The next morning, we headed out for some white water rafting on the Shotover river. Emma had never been rafting before, and was a little bit nervous about the brochure's promise of class 5 rapids. Her anxiety was not alleviated when the rafting guides started to give instructions about what to do if the raft were to capsize, and telling everyone to 'by no means try to stand up in the river if you fall out of the raft or you'll almost certainly drown'. It didn't help that, while this safety briefing was going on, they were driving us in a bus down the most dangerous road in New Zealand. This road, which transports you into part of the Shotover river valley called Skipper's Canyon, was initially used by gold miners to get access to the river. Now, because the road is so dangerous, public use is not permitted, and bits of the road are known to crumble off into the river from time to time. Pictures don't really do it justice, but as you can see, it's quite a narrow road.
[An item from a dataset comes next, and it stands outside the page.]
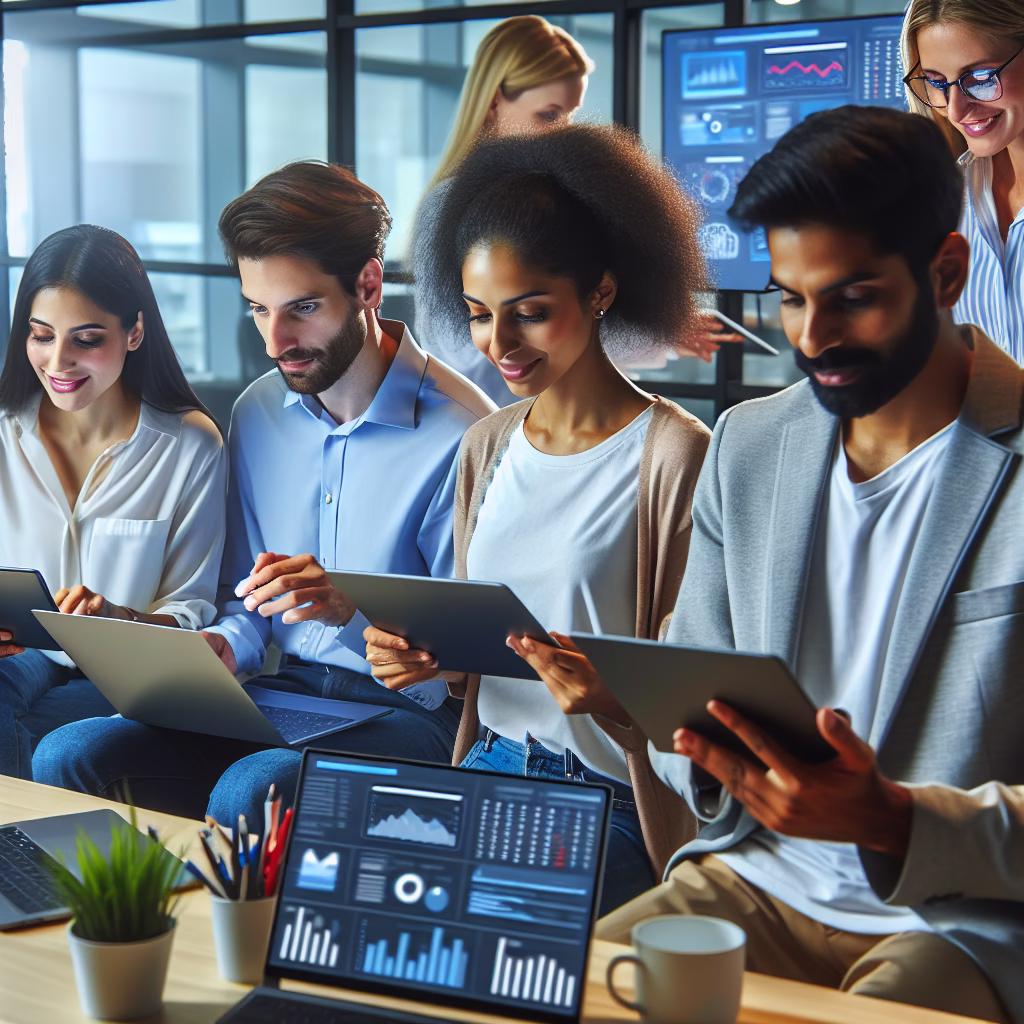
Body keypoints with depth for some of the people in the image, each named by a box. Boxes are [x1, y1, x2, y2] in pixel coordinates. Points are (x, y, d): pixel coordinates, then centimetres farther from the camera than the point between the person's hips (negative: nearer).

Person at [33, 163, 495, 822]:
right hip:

Anyway, back to the rafting. We actually made it through the experience relatively unscathed (Emma hit Justin with her paddle once, accidentally of course), and the raft did not capsize. This was all despite the fact that half of the others in our raft didn't understand english and hence couldn't react properly to our guide's paddling commands. We don't have any photos of the rafting experience, so we figure that we'll have to go again sometime, and now Emma will be confident enough to try and bring her waterproof camera.
The Queenstown region (part of central Otago) is known for its pinot noir, so we decided we had better do at least a little bit of wine tasting during our time there. We headed out to the Gibbston Valley, which hosts a number of vineyards, and rented some bikes.